An American Writer's Thoughts on Japanese Animation

Seasonal Selection – Warlords of Sigrdrifa Episode 8

So, it would have been good to get a little more of this setting development earlier in the show, but I guess we were too busy messing around with fundoshi idiots? Because there is some legitimately interesting stuff this episode that’s… not too late, but kinda late to set up.

So, the basic outlay of the episode is that on one side we want to retake Tateyama base (the commander having laid aside a stockpile of resources for just this eventuality), and on the other side we’re attempting to decipher Odin’s last message about “Thor”, “Valhalla”, and “Asgard”, the key to which is apparently left with his favorite ‘daughter’, Claudia.

In the process, we learn that in this setting, Northern Europe has no native mythology. It would have been nice to realize this earlier as up until about this episode everyone went along with the god Odin and Valkyries and the like as though they knew what mythology had just come to life. Even taking the “traditional” form of Odin was what seemed to convince the first humans he made contact with to believe he was the god he claimed to be in Episode 1.

Anyway, we split the party with that. Claudia opens a gleaming golden rift to, presumably, Valhalla on recalling Odin’s words to her about the gates always being open, and Azu is all set to follow her because Azu is the one with the brains to puzzle out whatever they find. On the other side, Miko is going to fly into battle to reclaim the airspace over the base, along with the three stooges. Sono is… not doing well. If the breakdown last episode wasn’t enough of an indication, she’s having a time, and doesn’t see herself as fit to fly.

We actually follow up on that a good deal. She talks with Miko, and we learn that Sono kind of sees herself as cursed, bringing bad luck to the people she sees off, and that she’s afraid of the sky by now. Miko tries to cheer her up by saying that she can do good wherever she goes, and Sono starts working on the curry rice line for, presumably, all the refugees, serving food to the needy. While there, she’s greeted and thanked by a pair of junior Valkyries she protected during the retreat from the Pillar, and hearing how she saved their lives seems to make an impact on her psyche, though possibly not a good one as they say they want to be strong like her and she breaks down again at the thought of not being strong.

For Claudia and Azu, they enter the grand hall of Asgard, finding a mysterious light with runes, some statues, and murals. Slowly, they’re able to identify Odin and Thor in different forms (Thor alive and Odin in old man mode) in the Murals, while Claudia touches the floaty runes and is caused to recall the song she sang to the dying soldier, which has apparently been passed down her (Norther European) family for generations, so long that the meaning has been forgotten. Obviously a plot hook, but before that can be investigated too closely, one of the statues animates and attacks.

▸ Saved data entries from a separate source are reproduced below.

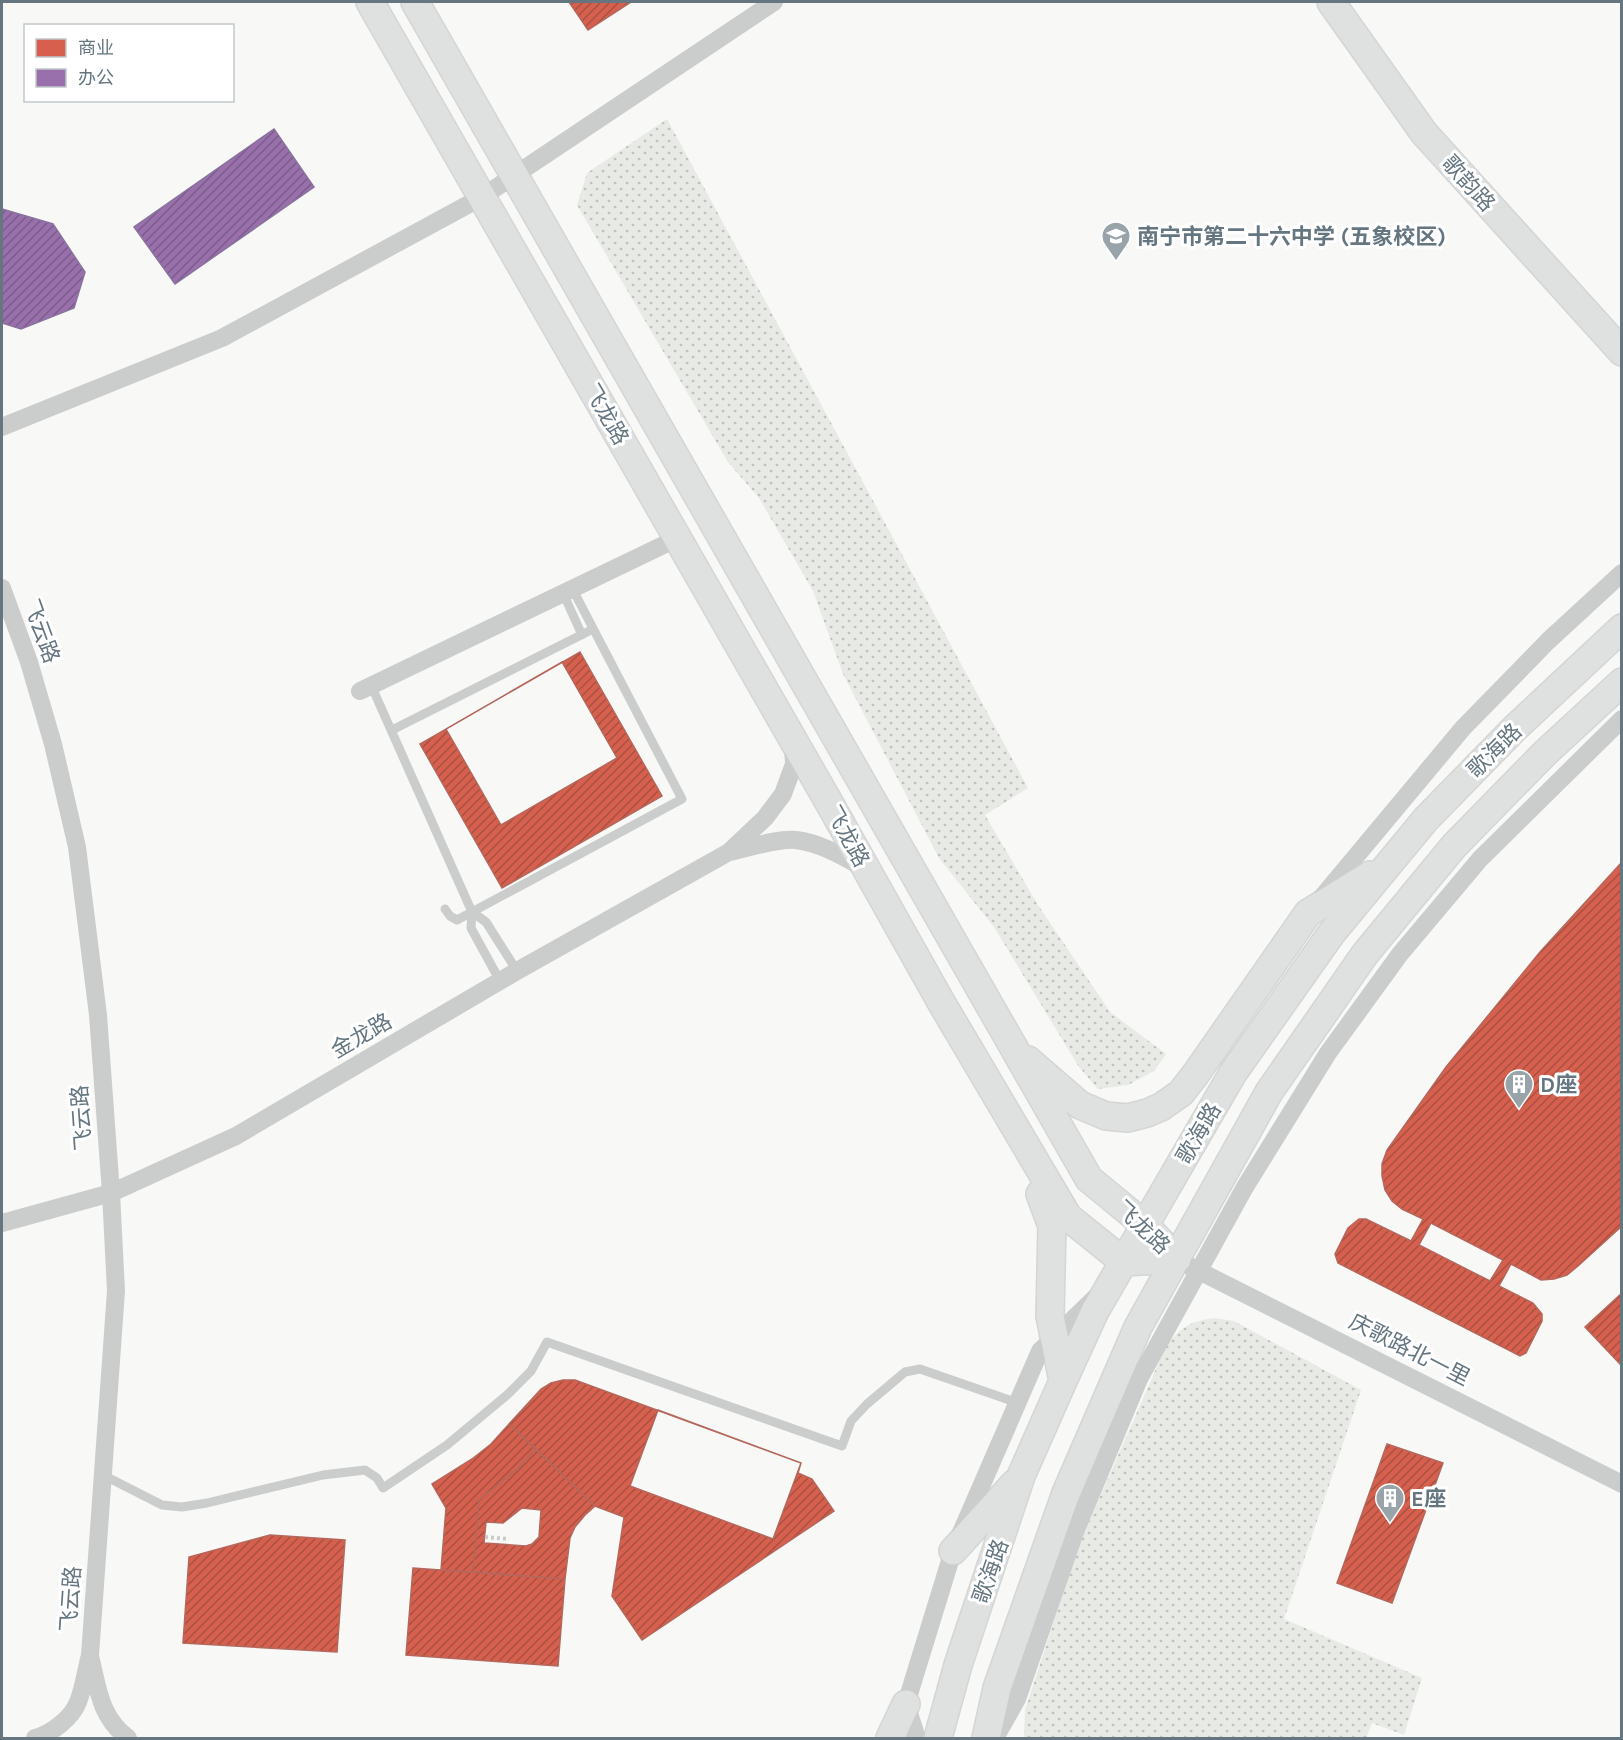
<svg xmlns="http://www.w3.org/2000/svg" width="1623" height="1740" viewBox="0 0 1623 1740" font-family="Karla,'Noto Sans SC',sans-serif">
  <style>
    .park { fill: url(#park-dots) }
    .shops { fill: url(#shops-hatch); stroke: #b4675c; stroke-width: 1.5; fill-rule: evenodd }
    .offices { fill: url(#offices-hatch); stroke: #89729e; stroke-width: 1.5 }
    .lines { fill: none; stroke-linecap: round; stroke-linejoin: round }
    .secondary-casing { stroke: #d4d5d5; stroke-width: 30 }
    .path { stroke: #c8cacb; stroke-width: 4; stroke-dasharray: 3 3; stroke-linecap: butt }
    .lane { stroke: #cbcccc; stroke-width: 9 }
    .street { stroke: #cbcccc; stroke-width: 18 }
    .secondary { stroke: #dfe0e0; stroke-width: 27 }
    .labels { text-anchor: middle; stroke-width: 6; stroke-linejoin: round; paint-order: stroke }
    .street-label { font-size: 22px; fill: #657680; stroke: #fff }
    .poi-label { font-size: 22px; font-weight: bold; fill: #657680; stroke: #fff; text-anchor: start }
  </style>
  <defs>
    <pattern id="park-dots" width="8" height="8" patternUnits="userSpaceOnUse" patternTransform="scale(1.5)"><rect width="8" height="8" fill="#e7eae5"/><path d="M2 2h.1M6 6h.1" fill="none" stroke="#bfc2bf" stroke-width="1.8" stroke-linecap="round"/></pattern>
    <pattern id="shops-hatch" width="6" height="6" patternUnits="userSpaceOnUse" patternTransform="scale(1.5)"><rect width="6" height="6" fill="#d6604d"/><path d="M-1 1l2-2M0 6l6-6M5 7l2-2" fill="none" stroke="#a85143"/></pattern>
    <pattern id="offices-hatch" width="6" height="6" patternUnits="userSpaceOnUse" patternTransform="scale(1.5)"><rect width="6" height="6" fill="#9970ab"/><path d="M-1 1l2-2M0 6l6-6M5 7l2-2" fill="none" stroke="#7a5d8a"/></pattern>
  </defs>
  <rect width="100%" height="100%" fill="#f8f8f7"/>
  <path class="park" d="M667,119L1028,788L985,815L1038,905L1110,1012L1166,1054L1154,1071L1128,1085L1098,1089L1079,1067L994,927L939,858L843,674L813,591L759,498L728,462L577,205L587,173Z
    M1214,1318L1234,1321L1361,1390L1284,1619L1422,1678L1404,1735L1372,1723L1366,1738H1024L1025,1710L1078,1547L1166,1346C1182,1327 1188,1322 1214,1318Z"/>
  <path class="shops" d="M569,2H631L588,30Z
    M580,652L662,796L502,888L420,744Z
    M562,662L617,758L501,825L446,729Z
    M1622,862V1226L1578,1266L1567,1275L1554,1279L1541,1280L1511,1264L1499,1286L1533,1303L1542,1314V1321L1526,1353L1520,1356L1338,1263L1335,1254L1348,1228L1359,1219H1366L1411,1241L1423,1219L1402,1209L1392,1201L1385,1190L1382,1176V1164L1387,1150L1446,1067L1540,952ZM1431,1223L1503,1260L1490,1281L1419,1245Z
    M1622,1293V1366L1585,1327Z
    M563,1380H575L801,1463L798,1473L812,1479L834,1511L642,1640L612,1596L624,1517L595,1506L509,1424L541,1389L551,1383Z
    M658,1410L801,1463L773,1539L630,1486Z
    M509,1424L536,1449L517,1469L479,1500L473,1572L441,1570L446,1508L432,1484L472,1459L491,1444Z
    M1387,1444L1443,1463L1392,1603L1337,1583Z
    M536,1449L595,1506L585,1515L575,1527L570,1538L565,1579L473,1572L479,1500L517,1469ZM522,1508L541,1510L539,1537L532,1544L526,1546L484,1543L486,1522L503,1523Z
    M270,1535L345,1540L337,1652L183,1643L189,1557Z
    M413,1568L565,1579L558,1666L406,1655Z"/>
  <path class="offices" d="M274,129L314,187L175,284L134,227Z
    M2,209L53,224L85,272L74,308L21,329L2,323Z"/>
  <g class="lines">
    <g class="secondary-casing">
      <path id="secondary" d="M370,2L827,799L941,1002L1068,1217L1124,1262L1177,1259
        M415,2L1089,1179L1145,1225L1177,1259
        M1331,2L1424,133L1622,352
        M1028,1060L1080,1105L1106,1116L1128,1118L1147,1113L1161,1107L1181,1093L1195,1075L1308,913L1370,875
        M1040,1194L1052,1226L1050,1316L1063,1381
        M953,1551L1014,1484
        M890,1738L906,1704
        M938,1738L958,1665L1021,1476L1063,1381L1095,1311L1233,1073L1331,934L1426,819L1515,728L1622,628
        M986,1738L997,1688L1066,1493L1138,1327L1269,1092L1365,954L1454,846L1544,754L1622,682"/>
    </g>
    <path class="path" d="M485,1537L509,1539"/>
    <path class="lane" d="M563,593L582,635
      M371,685L472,912L471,928L500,981
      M392,730L593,629
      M445,909L450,916L457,920L682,799L572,588
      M472,912L486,922L517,971
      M103,1475L162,1505L182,1507L207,1503L323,1475L365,1470L377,1478L383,1488L447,1445L507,1395L531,1371L547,1342L842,1446L851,1421L867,1404L905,1372L920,1369L1018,1403"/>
    <path class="street" d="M2,427L222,338L482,197L774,2
      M2,588L29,662L53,744L77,847L98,1015L111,1193L116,1291L90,1655C86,1670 84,1687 78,1702C72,1718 51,1734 35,1738
      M360,691L678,538
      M730,852C748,848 779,838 796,840C821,843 844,857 866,869
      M1322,897L1463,728L1548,641L1622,573
      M2,1223L111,1193L236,1136L517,971L729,852L765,818L783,794L794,764L793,743
      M1189,1266L1622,1484
      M91,1660C98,1690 101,1718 128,1738
      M917,1738L906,1704L953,1551L1040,1351L1095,1298
      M995,1738L1017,1699L1075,1532L1139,1379L1245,1187L1328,1053L1400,954L1480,859L1622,719"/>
    <use href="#secondary" class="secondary"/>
  </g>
  <defs>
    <g id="school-pin" transform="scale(1.5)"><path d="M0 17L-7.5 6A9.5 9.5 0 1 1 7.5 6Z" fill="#98a4aa" stroke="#fff"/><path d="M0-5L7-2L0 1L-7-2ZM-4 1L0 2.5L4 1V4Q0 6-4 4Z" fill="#fff"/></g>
    <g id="building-pin" transform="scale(1.5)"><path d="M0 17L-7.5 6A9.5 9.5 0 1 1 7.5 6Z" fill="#98a4aa" stroke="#fff"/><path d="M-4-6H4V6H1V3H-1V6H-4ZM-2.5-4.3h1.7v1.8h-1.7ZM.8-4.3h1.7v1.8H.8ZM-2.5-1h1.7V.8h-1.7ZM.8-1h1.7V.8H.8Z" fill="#fff"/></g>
  </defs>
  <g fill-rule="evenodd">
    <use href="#school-pin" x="1116" y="236"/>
    <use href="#building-pin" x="1519" y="1084"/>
    <use href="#building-pin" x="1390" y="1498"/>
  </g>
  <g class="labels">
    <g class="street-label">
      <text transform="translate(1469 183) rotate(48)" y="8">歌韵路</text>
      <text transform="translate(607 414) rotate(60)" y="8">飞龙路</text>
      <text transform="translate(42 631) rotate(70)" y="8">飞云路</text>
      <text transform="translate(1494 750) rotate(-45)" y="8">歌海路</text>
      <text transform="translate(848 836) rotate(61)" y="8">飞龙路</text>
      <text transform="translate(361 1035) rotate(-30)" y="8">金龙路</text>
      <text transform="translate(81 1118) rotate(-94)" y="8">飞云路</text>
      <text transform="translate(1198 1133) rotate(-60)" y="8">歌海路</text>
      <text transform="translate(1143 1227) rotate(43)" y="8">飞龙路</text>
      <text transform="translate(1410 1349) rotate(27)" y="8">庆歌路北一里</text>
      <text transform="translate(990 1571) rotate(-71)" y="8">歌海路</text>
      <text transform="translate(70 1599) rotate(-86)" y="8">飞云路</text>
    </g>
    <g class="poi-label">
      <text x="1137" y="244">南宁市第二十六中学 (五象校区)</text>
      <text x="1540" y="1092">D座</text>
      <text x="1411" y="1506">E座</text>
    </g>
  </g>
  <rect width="1623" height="1740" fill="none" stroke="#657680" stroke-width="6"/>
  <rect x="24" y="24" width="210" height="78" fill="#ffffff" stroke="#c1c8cc" stroke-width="1.5"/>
  <rect x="36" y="39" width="30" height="18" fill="#d6604d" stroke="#c1c8cc" stroke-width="1.5"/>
  <text x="78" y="54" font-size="18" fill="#657680">商业</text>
  <rect x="36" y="69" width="30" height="18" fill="#9970ab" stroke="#c1c8cc" stroke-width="1.5"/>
  <text x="78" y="84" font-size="18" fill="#657680">办公</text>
</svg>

In the skies over Tateyama, there seems to be no end to the minor Pillars that Miko is fighting. They come by the handfuls, the tens, the hundreds and finally assemble into a new massive kind of Pillar. Miko is trapped inside, in what seems to be a clockwork labyrinth. As that manifests, the people on the ground scatter and panic, much to Sono’s chagrin. Things get even harder for her as her pregnant coworker collapses because the baby is coming now.

And that seems as good a place as any to cut the episode.

This has been one of the better episodes of the show so far, honestly. We got some actual world-building around Claudia and Azu, some real emotional moments with Sono and with the valkyrie that Amatsuka gave her life to rescue, and even a little flying action. It’s far from great, but it is at least scrambling and trying to give us a decent show.

One of the big problems seems to be that I’m not sure what the tone of the show as a whole is. It mixed in a lot of very light stuff early, but is not trying to skew heavy. And it’s not that you can’t do that. I actually think it’s important for shows, even mostly serious shows, to know how to make the audience laugh now and again. To see people smile or have fun. But the good and fitting humor in this would be things like the sequence a couple episodes ago where Claudia got the horrible excessive fish dish from the mess hall and actually cleaned her plate to everyone else’s shock, and less so other elements that don’t feel like they fit in a serious world of warfare. I’m trying to not let Episode 4 continue to throw me for a loop here, but there is that spirit of zany nonsense that’s hard to forget.

There’s not much to do now except to see where the resolution of the current arc and the finale take us.